Artık düşünme vakti yoktu, dördüncü adam oradaydı. Hız tekrar değişti. Ayak bileğimden bacağıma kadar, kalçalarıma öpücükler kondurdu, sonra beni yuvarladı, bacaklarımı ayırdı ve dizlerimden karnıma doğru öptü. Her kaburga kemiğimi öptü; göğüslerimi, bileklerimi, dirseklerimi ve koltuk altlarımı öptü. Ardından içime girdi. Kalçalarımız kilitlendiğinde, birlikte küçük, güvenli daireler çizerek hareket etmeye başladık. Birdenbire, bu dördüncü adamın Sam olduğundan emin oldum. Umarım öyleydi. Diğerleri izlesin. Artık bize ne katacaklarını veya mahvedeceklerini umursamıyordum.

Zevk muhteşem bir şekilde arttı ve bu sefer orgazm tüm vücudumu sarmaya başladı. Tam sevinçle inlemeye başladığımda öpüştük, dudaklarımız ve dillerimiz birleşti. Tatlı bir nefes gibi. Sam yavaşça maskeyi yüzümden çıkardı.

Yakışıklı elmam, nane şekerim, viskim ve kokulu kocam orgazmımızı yaşarken gözlerimi dikkatlice açtım ve odadaki her şeye baktım.

Orada başka kimse yoktu.

Biraz sonra çıplak bir şekilde yatarken, “Hepsi senindi,” dedim. Kolları etrafımda sarılmıştı ve hep bana ait olduğumuz köşedeydim.

Başını salladı ve kamerayı göz hizama getirdi ve oynat tuşuna bastı.
Sam, gözleri bağlı halde beni boş odamıza götürürken. Sam iç çamaşırımı keser. Sam beni tıraş eder. Sam, muazzam bir ereksiyonla benimle dalga geçerken, viski kokulu buzla oynar, beni yalar ve parmaklar. Sam beni arkadan sert bir şekilde becerir. Sam, köşedeki koltuğumuzun üzerinde ses kaydını kapatır ve karısıyla sevişmek için geri döner.
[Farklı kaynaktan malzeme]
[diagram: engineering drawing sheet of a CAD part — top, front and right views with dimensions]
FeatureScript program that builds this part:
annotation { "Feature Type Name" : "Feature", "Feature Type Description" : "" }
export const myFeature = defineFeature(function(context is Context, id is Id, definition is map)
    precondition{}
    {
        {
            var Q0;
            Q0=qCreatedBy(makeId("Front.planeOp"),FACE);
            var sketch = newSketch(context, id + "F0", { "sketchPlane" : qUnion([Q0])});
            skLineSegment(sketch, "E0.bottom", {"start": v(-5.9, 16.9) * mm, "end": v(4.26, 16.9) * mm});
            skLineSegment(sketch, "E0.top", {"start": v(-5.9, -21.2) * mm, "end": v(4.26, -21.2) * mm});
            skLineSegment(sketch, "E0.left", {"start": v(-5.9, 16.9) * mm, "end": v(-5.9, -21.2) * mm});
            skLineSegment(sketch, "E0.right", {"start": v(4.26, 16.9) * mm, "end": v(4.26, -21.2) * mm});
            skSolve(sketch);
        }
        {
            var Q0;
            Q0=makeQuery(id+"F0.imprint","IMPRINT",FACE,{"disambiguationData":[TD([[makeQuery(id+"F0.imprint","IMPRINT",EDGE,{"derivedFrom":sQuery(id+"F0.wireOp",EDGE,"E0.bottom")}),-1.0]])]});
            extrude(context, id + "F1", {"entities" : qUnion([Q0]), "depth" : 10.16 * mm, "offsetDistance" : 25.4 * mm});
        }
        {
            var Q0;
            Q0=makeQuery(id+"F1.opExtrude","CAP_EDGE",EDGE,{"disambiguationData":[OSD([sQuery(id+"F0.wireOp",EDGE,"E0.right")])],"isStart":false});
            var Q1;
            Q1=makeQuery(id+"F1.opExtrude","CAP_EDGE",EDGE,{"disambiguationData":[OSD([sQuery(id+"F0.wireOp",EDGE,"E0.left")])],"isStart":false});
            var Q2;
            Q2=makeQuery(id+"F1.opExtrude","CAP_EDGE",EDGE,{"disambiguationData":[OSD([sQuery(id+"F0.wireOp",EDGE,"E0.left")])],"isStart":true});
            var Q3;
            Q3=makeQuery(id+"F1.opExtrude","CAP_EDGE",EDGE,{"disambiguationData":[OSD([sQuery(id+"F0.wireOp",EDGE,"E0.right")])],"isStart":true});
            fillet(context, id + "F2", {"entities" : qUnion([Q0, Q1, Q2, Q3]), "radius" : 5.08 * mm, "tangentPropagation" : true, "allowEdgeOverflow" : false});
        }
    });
“Kızma,” dedi sonra. “Fantazini yaşamanı ve sana geri kazandırabileceğimizi göstermeni istedim. Sen, benimle nasıl cinsel ilişkiye girileceğini unutmuştun ve ben de nasıl sevişileceğini unuttum.”

Sonra birbirimize sıkıca sarıldık ve seks kokusuyla uyandık. Uyandığımızda “Doğum günün kutlu olsun Holly” dedi ve birlikte seviştik. Sadece bizim aramızdaydık. İzleyici yok, başka bir adam yok, uçan kovboylar yok. Bunun tadını çıkardık.

Tamam, ikinci bir kez, bizi pano taşıyan yakışıklı doktorların bilimsel araştırma için bize para ödediği bir laboratuvarında yapıyor gibi hayal ettim. Bunu saklamaya ve Sam’e başka bir zaman anlatmaya karar verdim.